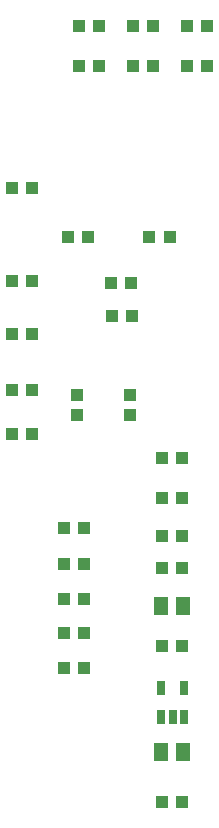
<source format=gbr>
G04 EAGLE Gerber RS-274X export*
G75*
%MOMM*%
%FSLAX34Y34*%
%LPD*%
%INSolderpaste Bottom*%
%IPPOS*%
%AMOC8*
5,1,8,0,0,1.08239X$1,22.5*%
G01*
%ADD10R,1.100000X1.000000*%
%ADD11R,1.000000X1.100000*%
%ADD12R,1.300000X1.500000*%
%ADD13C,0.080400*%


D10*
X130566Y606965D03*
X147566Y606965D03*
X147530Y528032D03*
X130530Y528032D03*
X147530Y483089D03*
X130530Y483089D03*
X215232Y498202D03*
X232232Y498202D03*
D11*
X185621Y414324D03*
X185621Y431324D03*
X230847Y414324D03*
X230847Y431324D03*
D10*
X257770Y218968D03*
X274770Y218968D03*
X187699Y744315D03*
X204699Y744315D03*
X233333Y744315D03*
X250333Y744315D03*
X295967Y744315D03*
X278967Y744315D03*
X175136Y258505D03*
X192136Y258505D03*
X147530Y435761D03*
X130530Y435761D03*
X192136Y318805D03*
X175136Y318805D03*
D12*
X256770Y128866D03*
X275770Y128866D03*
X256770Y252699D03*
X275770Y252699D03*
D10*
X257770Y86585D03*
X274770Y86585D03*
X192136Y229977D03*
X175136Y229977D03*
X214930Y526360D03*
X231930Y526360D03*
D11*
X247164Y565225D03*
X264164Y565225D03*
X274770Y312167D03*
X257770Y312167D03*
X257770Y344140D03*
X274770Y344140D03*
X250333Y709626D03*
X233333Y709626D03*
X278967Y709626D03*
X295967Y709626D03*
X192136Y288805D03*
X175136Y288805D03*
X257770Y378378D03*
X274770Y378378D03*
X175136Y200379D03*
X192136Y200379D03*
X194966Y565225D03*
X177966Y565225D03*
X147530Y398726D03*
X130530Y398726D03*
X204699Y709626D03*
X187699Y709626D03*
X274770Y284939D03*
X257770Y284939D03*
D13*
X272722Y164561D02*
X278618Y164561D01*
X278618Y153665D01*
X272722Y153665D01*
X272722Y164561D01*
X272722Y154429D02*
X278618Y154429D01*
X278618Y155193D02*
X272722Y155193D01*
X272722Y155957D02*
X278618Y155957D01*
X278618Y156721D02*
X272722Y156721D01*
X272722Y157485D02*
X278618Y157485D01*
X278618Y158249D02*
X272722Y158249D01*
X272722Y159013D02*
X278618Y159013D01*
X278618Y159777D02*
X272722Y159777D01*
X272722Y160541D02*
X278618Y160541D01*
X278618Y161305D02*
X272722Y161305D01*
X272722Y162069D02*
X278618Y162069D01*
X278618Y162833D02*
X272722Y162833D01*
X272722Y163597D02*
X278618Y163597D01*
X278618Y164361D02*
X272722Y164361D01*
X269218Y164561D02*
X263322Y164561D01*
X269218Y164561D02*
X269218Y153665D01*
X263322Y153665D01*
X263322Y164561D01*
X263322Y154429D02*
X269218Y154429D01*
X269218Y155193D02*
X263322Y155193D01*
X263322Y155957D02*
X269218Y155957D01*
X269218Y156721D02*
X263322Y156721D01*
X263322Y157485D02*
X269218Y157485D01*
X269218Y158249D02*
X263322Y158249D01*
X263322Y159013D02*
X269218Y159013D01*
X269218Y159777D02*
X263322Y159777D01*
X263322Y160541D02*
X269218Y160541D01*
X269218Y161305D02*
X263322Y161305D01*
X263322Y162069D02*
X269218Y162069D01*
X269218Y162833D02*
X263322Y162833D01*
X263322Y163597D02*
X269218Y163597D01*
X269218Y164361D02*
X263322Y164361D01*
X259818Y164561D02*
X253922Y164561D01*
X259818Y164561D02*
X259818Y153665D01*
X253922Y153665D01*
X253922Y164561D01*
X253922Y154429D02*
X259818Y154429D01*
X259818Y155193D02*
X253922Y155193D01*
X253922Y155957D02*
X259818Y155957D01*
X259818Y156721D02*
X253922Y156721D01*
X253922Y157485D02*
X259818Y157485D01*
X259818Y158249D02*
X253922Y158249D01*
X253922Y159013D02*
X259818Y159013D01*
X259818Y159777D02*
X253922Y159777D01*
X253922Y160541D02*
X259818Y160541D01*
X259818Y161305D02*
X253922Y161305D01*
X253922Y162069D02*
X259818Y162069D01*
X259818Y162833D02*
X253922Y162833D01*
X253922Y163597D02*
X259818Y163597D01*
X259818Y164361D02*
X253922Y164361D01*
X253922Y188961D02*
X259818Y188961D01*
X259818Y178065D01*
X253922Y178065D01*
X253922Y188961D01*
X253922Y178829D02*
X259818Y178829D01*
X259818Y179593D02*
X253922Y179593D01*
X253922Y180357D02*
X259818Y180357D01*
X259818Y181121D02*
X253922Y181121D01*
X253922Y181885D02*
X259818Y181885D01*
X259818Y182649D02*
X253922Y182649D01*
X253922Y183413D02*
X259818Y183413D01*
X259818Y184177D02*
X253922Y184177D01*
X253922Y184941D02*
X259818Y184941D01*
X259818Y185705D02*
X253922Y185705D01*
X253922Y186469D02*
X259818Y186469D01*
X259818Y187233D02*
X253922Y187233D01*
X253922Y187997D02*
X259818Y187997D01*
X259818Y188761D02*
X253922Y188761D01*
X272722Y188961D02*
X278618Y188961D01*
X278618Y178065D01*
X272722Y178065D01*
X272722Y188961D01*
X272722Y178829D02*
X278618Y178829D01*
X278618Y179593D02*
X272722Y179593D01*
X272722Y180357D02*
X278618Y180357D01*
X278618Y181121D02*
X272722Y181121D01*
X272722Y181885D02*
X278618Y181885D01*
X278618Y182649D02*
X272722Y182649D01*
X272722Y183413D02*
X278618Y183413D01*
X278618Y184177D02*
X272722Y184177D01*
X272722Y184941D02*
X278618Y184941D01*
X278618Y185705D02*
X272722Y185705D01*
X272722Y186469D02*
X278618Y186469D01*
X278618Y187233D02*
X272722Y187233D01*
X272722Y187997D02*
X278618Y187997D01*
X278618Y188761D02*
X272722Y188761D01*
M02*

</source>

## WORK INSTRUCTIONS
Your task is to restate word for word the lines from the top of the data to the line containing "X130566Y606965D03*", both ends included, with every picture left out.

## REPLY TO THE EXERCISE
<source format=gbr>
G04 EAGLE Gerber RS-274X export*
G75*
%MOMM*%
%FSLAX34Y34*%
%LPD*%
%INSolderpaste Bottom*%
%IPPOS*%
%AMOC8*
5,1,8,0,0,1.08239X$1,22.5*%
G01*
%ADD10R,1.100000X1.000000*%
%ADD11R,1.000000X1.100000*%
%ADD12R,1.300000X1.500000*%
%ADD13C,0.080400*%


D10*
X130566Y606965D03*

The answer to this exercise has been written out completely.